The decision by a House task force to have the GAO probe the election in Florida-13 where 18,000 votes ‘went missing’ is good as far as it goes. Which is not far enough.
Florida State officials rejected a request by attorneys for defeated candidate Christine Jennings to be able to examine the machines and the software that controlled them. Their justification: this was proprietary information belonging to the manufacturer.
The notion that this nation is going to put the profit-making of a private corporation ahead of the right of any citizen to inspect voting machines, no less the defeated candidate, is mind-boggling. But it was the phrase “proprietary information” that caught my attention. I can’t tell you how many labor negotiations and lawsuits I have been part of where the other side claimed “proprietary information.” This is so common there is a standard procedure for dealing with it:
It’s a “non-disclosure agreement.” Our side would put forward a few individuals who have to sign a legally binding agreement not to reveal the information before examining the material. It is also used routinely in U.S. trade negotiations with other countries, most recently in the “Open Skies” agreement and the U.S.-Korea trade agreement.

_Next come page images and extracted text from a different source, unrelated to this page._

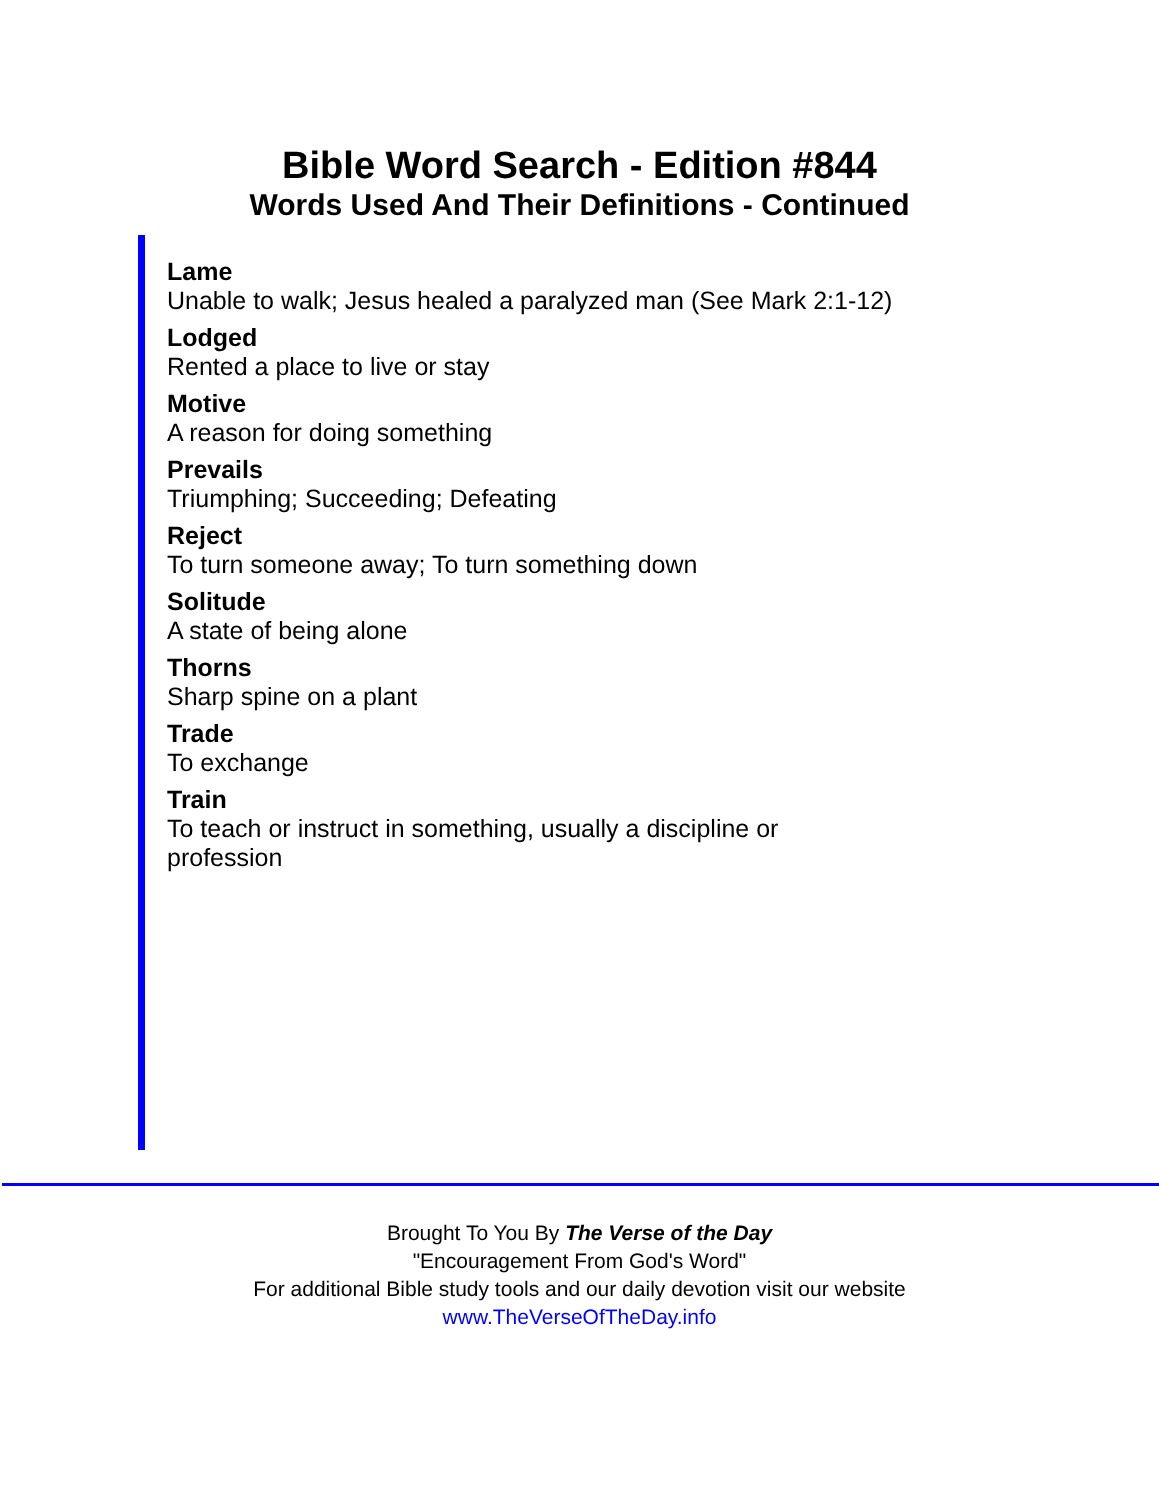Bible Word Search - Edition #844
Words Used And Their Definitions - Continued
Lame
Unable to walk; Jesus healed a paralyzed man (See Mark 2:1-12)
Lodged
Rented a place to live or stay
Motive
A reason for doing something
Prevails
Triumphing; Succeeding; Defeating
Reject
To turn someone away; To turn something down
Solitude
A state of being alone
Thorns
Sharp spine on a plant
Trade
To exchange
Train
To teach or instruct in something, usually a discipline or profession
Brought To You By The Verse of the Day
"Encouragement From God's Word"
For additional Bible study tools and our daily devotion visit our website
www.TheVerseOfTheDay.info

The absolute right to inspect any voting machine should be part of any new election law. Any manufacturer who want to sell voting machines for U.S. federal, state or local elections should be required, as a condition of receiving a contract, to open up their machines and software to representatives of all candidates.
Don’t want to allow access to your “proprietary information?” You don’t have to. Just take your machines and shove them.